Exercise 1:
In the passage on civic education, rewrite the stretch from "Much ink has" through "the liberal arts.", substituting "hallowed halls" for "ivy-covered walls".
Exercise 2:
According to the passage on civic education, what share of young people are open to non-democratic forms of leadership?

As an immigrant to the US, I’ve been disheartened by the increasingly fractured relationship between government and civil society in this country.
The facts are startling about the chasm we must bridge to restore faith in democracy. Barely half of Americans can name all three branches of the government (and that is a 10-year high), and 30 per cent of young people are open to non-democratic forms of leadership. That’s not to mention the alarming number of US citizens who still believe that November’s election was fraudulent.
This is, in no small part, reflective of a failure of our education system to ensure that students are prepared to participate in a representative democracy. And it’s led to a period of deep soul-searching for all Americans – a moment that has been profoundly disturbing for those who have dedicated their lives to educating the next generation of society’s leaders.
Much ink has been spilled about the role of liberal education in supporting the development of civically engaged minds and citizens. But the truth is that we too often assume that civic education stems from the ivy-covered walls of elite institutions of higher education and bastions of the liberal arts.
Far too often, we ignore the critical role of the community colleges that nearly half of all undergraduates attend. And given President Biden’s recently announced plan for a historic investment in the country’s community colleges, we need to recognise just how important they are to the intellectual fabric of the country.

Stored data entries:
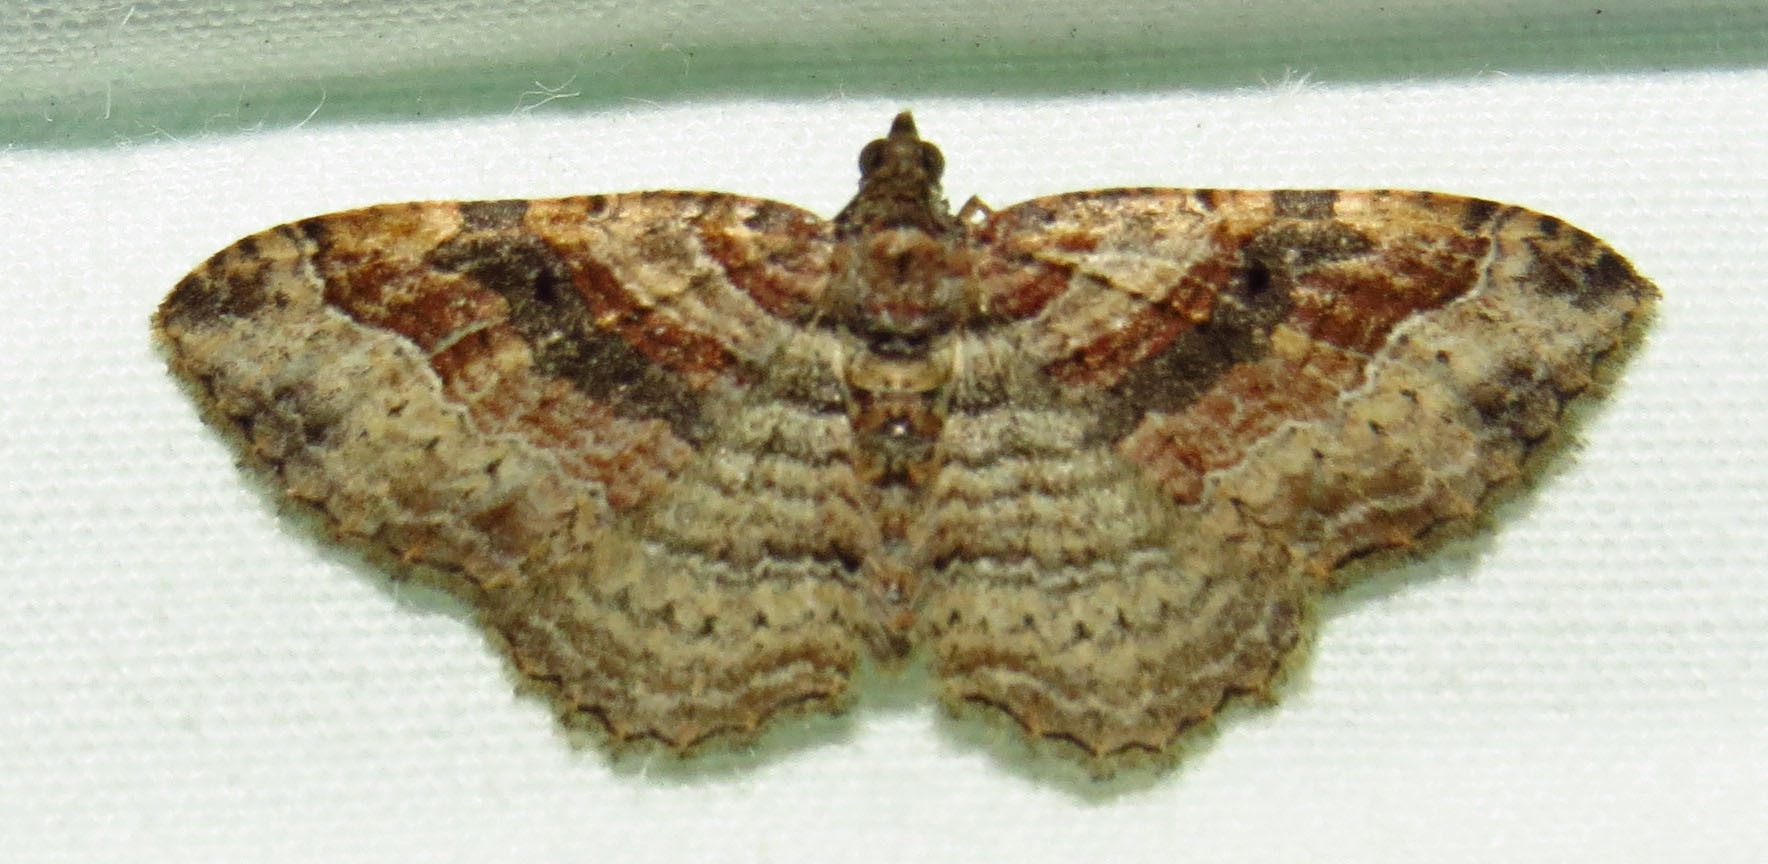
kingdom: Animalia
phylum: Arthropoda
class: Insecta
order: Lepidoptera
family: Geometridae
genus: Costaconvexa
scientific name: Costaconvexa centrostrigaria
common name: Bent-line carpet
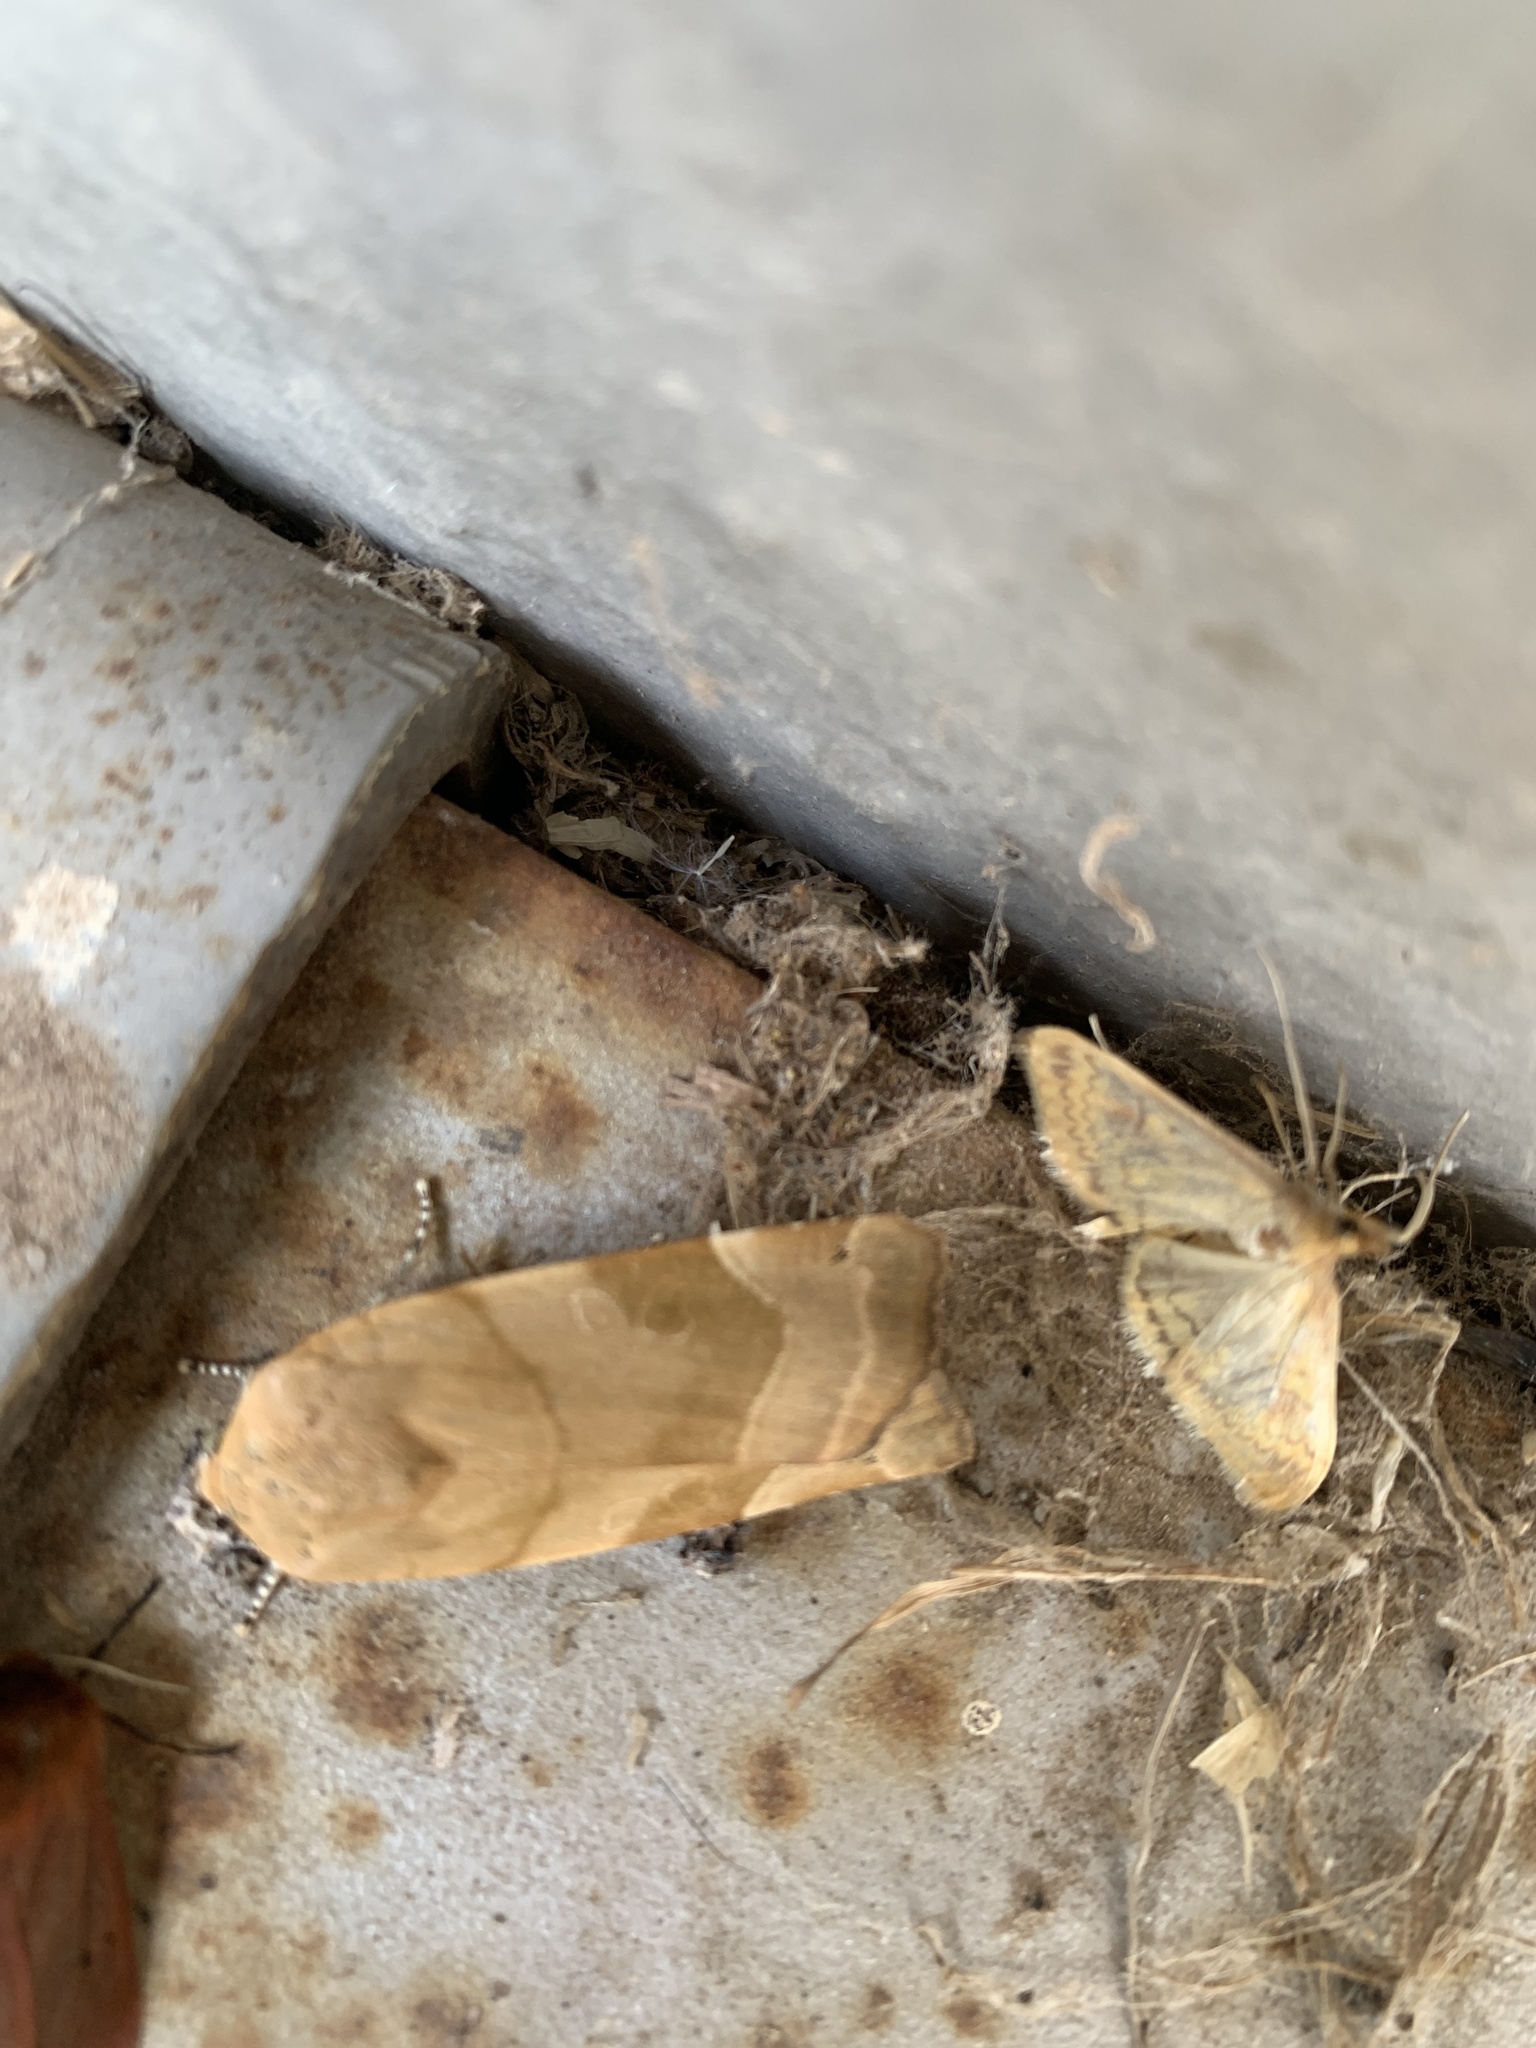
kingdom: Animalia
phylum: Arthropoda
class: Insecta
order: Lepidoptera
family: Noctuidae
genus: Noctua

Exercise answer 1:
Much ink has been spilled about the role of liberal education in supporting the development of civically engaged minds and citizens. But the truth is that we too often assume that civic education stems from the hallowed halls of elite institutions of higher education and bastions of the liberal arts.

Exercise answer 2:
30 percent